### DOCUMENT PASSAGE
....

T he Clinton administration has not yet made official statements regarding its proposals to control drug prices. In May the New York Times reported that the administration would ask for the creation of a drug review board, which would investigate the pricing of drugs, but would not set prices. The board's powers would be limited to moral suasion.
But a drug review board should be more than just the government's conscience. It should collect detailed information on industry costs and revenues and set prices or limit patent protection for drugs priced too high. It should also be required to consider the extent to which a drug's development costs were paid for by taxpayers.
Moreover, universities and other recipients of federal grants and contracts should be required to disclose the contents of contracts for exclusive development and marketing rights on government-funded drugs, and to allow the federal government to review the agreements, following public comment, and determine if the agreements are in the public interest.
While the most important factor driving the politics of drug pricing are the high powered fundraising, lobbying, and public relations efforts of the drug companies, who believe they are in the biggest battle of their lives, there are also important dilemmas facing policymakers regarding the impact of regulatory schemes of the industry's R&D investments.
In many cases, federal efforts to limit drug prices will lead to less private sector R&D investments. The current arrangement, however, is a particularly inefficient way to attract R&D investments. The federal government should collect detailed information on the actual investments in drug R&D, and to set national targets regarding investments. If R&D falls below target rates, the federal government has a number of options, including direct subsidies to firms (through tax credits or grants). One promising idea surfaced from the industry several years ago. When Bristol-Myers Squibb was seeking a renewal of its exclusive license of the cancer drug Cisplatin, several companies asked the government to make the drug available on a non-exclusive basis. One company proposed that the federal government impose a royalty on the non-exclusive license and then use the money to fund R&D. NCI rejected the proposal.

....

### SOURCE MATERIAL

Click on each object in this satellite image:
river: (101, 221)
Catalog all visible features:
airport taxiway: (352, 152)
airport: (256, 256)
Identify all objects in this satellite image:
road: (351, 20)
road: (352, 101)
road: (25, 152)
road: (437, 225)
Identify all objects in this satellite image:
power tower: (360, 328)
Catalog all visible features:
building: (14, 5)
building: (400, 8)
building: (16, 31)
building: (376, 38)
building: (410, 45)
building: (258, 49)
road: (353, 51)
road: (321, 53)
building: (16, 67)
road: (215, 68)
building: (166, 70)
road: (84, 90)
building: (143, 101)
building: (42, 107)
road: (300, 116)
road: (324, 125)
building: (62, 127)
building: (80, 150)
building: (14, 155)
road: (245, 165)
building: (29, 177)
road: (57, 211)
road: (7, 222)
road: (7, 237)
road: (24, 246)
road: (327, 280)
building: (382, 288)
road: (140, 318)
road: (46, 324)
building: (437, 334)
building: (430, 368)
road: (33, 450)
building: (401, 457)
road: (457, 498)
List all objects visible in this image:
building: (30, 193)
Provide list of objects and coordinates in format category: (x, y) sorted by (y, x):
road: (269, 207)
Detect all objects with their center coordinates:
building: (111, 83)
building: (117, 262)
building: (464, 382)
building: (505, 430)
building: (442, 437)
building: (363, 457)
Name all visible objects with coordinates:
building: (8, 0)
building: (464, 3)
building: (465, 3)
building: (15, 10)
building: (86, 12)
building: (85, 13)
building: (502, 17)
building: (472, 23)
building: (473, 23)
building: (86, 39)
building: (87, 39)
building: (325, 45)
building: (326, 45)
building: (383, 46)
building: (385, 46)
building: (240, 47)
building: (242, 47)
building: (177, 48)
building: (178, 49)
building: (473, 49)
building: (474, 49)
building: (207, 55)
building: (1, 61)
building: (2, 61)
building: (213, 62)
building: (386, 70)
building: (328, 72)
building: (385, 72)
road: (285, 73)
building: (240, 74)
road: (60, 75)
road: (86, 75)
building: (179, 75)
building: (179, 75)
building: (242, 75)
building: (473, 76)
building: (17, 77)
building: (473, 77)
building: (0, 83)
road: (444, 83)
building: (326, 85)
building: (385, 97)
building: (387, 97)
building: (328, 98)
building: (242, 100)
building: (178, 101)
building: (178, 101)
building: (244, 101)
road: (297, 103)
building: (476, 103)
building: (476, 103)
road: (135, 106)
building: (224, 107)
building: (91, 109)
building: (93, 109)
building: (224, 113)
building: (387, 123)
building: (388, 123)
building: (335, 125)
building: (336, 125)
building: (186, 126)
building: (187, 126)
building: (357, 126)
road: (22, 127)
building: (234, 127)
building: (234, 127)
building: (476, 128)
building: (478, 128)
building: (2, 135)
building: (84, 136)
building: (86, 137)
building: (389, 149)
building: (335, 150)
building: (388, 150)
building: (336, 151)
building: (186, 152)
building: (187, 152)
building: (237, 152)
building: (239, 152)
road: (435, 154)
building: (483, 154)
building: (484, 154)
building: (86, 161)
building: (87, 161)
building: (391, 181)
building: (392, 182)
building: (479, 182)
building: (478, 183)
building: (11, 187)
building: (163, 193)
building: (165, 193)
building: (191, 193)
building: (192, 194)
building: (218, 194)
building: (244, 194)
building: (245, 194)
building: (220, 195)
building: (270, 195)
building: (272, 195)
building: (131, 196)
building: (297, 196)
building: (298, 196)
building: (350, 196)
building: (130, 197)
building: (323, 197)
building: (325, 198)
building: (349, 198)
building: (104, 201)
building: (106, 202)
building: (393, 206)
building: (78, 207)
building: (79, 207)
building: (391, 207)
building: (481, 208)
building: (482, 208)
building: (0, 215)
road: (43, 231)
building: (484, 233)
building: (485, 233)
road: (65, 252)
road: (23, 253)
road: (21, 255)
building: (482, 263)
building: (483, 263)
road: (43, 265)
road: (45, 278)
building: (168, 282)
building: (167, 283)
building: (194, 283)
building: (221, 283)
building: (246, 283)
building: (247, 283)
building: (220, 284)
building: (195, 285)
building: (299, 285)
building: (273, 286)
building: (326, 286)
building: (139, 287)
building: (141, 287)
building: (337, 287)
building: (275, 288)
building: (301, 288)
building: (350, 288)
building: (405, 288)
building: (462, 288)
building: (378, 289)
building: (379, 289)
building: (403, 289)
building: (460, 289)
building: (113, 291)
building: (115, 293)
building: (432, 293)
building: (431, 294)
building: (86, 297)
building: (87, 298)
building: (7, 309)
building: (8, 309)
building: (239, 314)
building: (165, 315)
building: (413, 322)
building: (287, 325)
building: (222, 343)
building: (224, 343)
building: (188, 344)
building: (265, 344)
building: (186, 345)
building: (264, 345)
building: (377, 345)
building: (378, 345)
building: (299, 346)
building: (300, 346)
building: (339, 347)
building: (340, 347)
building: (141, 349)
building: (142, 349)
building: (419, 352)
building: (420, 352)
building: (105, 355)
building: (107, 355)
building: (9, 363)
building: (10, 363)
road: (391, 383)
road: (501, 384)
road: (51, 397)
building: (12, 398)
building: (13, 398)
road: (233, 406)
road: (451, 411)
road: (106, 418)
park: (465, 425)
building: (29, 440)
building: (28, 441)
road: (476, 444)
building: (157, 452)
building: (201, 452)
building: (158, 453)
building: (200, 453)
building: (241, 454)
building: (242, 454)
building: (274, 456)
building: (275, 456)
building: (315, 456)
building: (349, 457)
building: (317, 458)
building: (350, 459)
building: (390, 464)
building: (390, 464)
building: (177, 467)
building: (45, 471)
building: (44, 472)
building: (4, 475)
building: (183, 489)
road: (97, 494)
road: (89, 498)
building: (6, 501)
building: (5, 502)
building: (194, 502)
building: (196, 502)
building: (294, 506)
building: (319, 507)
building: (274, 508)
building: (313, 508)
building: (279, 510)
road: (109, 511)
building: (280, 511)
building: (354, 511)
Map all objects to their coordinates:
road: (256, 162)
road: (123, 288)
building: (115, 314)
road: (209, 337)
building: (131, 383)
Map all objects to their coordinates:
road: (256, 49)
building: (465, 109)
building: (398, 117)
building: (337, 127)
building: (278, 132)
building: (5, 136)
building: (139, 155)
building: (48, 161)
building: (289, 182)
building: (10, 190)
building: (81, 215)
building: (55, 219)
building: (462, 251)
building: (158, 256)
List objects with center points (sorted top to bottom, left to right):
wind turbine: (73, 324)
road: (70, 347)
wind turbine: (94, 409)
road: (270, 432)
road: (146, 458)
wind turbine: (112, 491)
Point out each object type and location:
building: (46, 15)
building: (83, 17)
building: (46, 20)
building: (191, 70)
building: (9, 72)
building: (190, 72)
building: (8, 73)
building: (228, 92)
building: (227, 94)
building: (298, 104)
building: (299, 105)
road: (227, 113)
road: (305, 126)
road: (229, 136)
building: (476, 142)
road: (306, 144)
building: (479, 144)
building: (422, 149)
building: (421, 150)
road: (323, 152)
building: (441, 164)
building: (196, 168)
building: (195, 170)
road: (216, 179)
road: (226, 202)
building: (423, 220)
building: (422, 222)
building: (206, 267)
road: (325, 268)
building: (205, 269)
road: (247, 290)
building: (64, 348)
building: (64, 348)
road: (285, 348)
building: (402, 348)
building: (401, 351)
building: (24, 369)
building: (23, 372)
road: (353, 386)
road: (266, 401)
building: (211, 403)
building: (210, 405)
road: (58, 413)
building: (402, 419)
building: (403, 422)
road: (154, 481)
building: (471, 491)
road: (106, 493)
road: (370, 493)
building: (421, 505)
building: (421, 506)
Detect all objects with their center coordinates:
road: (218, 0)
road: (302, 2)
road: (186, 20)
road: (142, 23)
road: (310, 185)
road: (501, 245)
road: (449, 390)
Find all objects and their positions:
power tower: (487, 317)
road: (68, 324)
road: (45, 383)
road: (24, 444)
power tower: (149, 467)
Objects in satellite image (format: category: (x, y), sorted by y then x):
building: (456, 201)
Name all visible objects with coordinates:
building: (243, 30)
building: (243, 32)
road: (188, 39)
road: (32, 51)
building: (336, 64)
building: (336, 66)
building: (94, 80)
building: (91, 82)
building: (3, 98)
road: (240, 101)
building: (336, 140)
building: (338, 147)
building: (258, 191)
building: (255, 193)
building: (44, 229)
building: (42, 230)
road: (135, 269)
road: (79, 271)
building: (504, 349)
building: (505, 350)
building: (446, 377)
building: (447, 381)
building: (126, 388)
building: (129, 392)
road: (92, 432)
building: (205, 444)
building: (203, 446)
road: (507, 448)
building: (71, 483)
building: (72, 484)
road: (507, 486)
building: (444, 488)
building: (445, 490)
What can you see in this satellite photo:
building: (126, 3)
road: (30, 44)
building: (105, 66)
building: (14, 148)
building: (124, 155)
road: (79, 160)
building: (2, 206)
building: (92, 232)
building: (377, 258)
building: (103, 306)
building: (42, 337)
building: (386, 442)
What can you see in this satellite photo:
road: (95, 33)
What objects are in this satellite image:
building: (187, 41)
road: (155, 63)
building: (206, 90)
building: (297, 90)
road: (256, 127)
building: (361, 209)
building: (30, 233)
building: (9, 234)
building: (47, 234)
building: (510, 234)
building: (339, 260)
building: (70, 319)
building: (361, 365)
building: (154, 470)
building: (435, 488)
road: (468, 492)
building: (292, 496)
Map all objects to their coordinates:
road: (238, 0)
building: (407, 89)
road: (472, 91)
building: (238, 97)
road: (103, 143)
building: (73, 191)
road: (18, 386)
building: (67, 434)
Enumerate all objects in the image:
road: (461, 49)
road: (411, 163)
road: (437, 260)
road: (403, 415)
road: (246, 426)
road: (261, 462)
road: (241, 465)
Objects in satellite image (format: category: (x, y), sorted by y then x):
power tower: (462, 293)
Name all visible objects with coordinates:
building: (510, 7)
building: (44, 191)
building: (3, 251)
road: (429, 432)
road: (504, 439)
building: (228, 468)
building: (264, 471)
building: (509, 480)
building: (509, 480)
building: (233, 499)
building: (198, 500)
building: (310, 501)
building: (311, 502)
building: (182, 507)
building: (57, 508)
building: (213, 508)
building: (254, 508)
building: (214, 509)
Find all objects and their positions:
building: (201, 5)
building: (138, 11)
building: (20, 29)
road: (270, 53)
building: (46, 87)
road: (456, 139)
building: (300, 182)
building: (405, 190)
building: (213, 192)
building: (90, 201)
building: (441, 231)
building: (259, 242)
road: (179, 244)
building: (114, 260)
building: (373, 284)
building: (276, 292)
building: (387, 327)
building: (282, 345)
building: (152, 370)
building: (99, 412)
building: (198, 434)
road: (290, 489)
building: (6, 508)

....

### STUDY QUESTIONS
• 1. In the drug pricing passage, what did the New York Times report in May that the administration would ask for?
• 2. Rewrite the stretch of the drug pricing passage from "Moreover, universities and" through "the public interest.", swapping "universities" for "research institutes".

### RESPONSES BY ITEM NUMBER
• 1. The creation of a drug review board

• 2.
Moreover, research institutes and other recipients of federal grants and contracts should be required to disclose the contents of contracts for exclusive development and marketing rights on government-funded drugs, and to allow the federal government to review the agreements, following public comment, and determine if the agreements are in the public interest.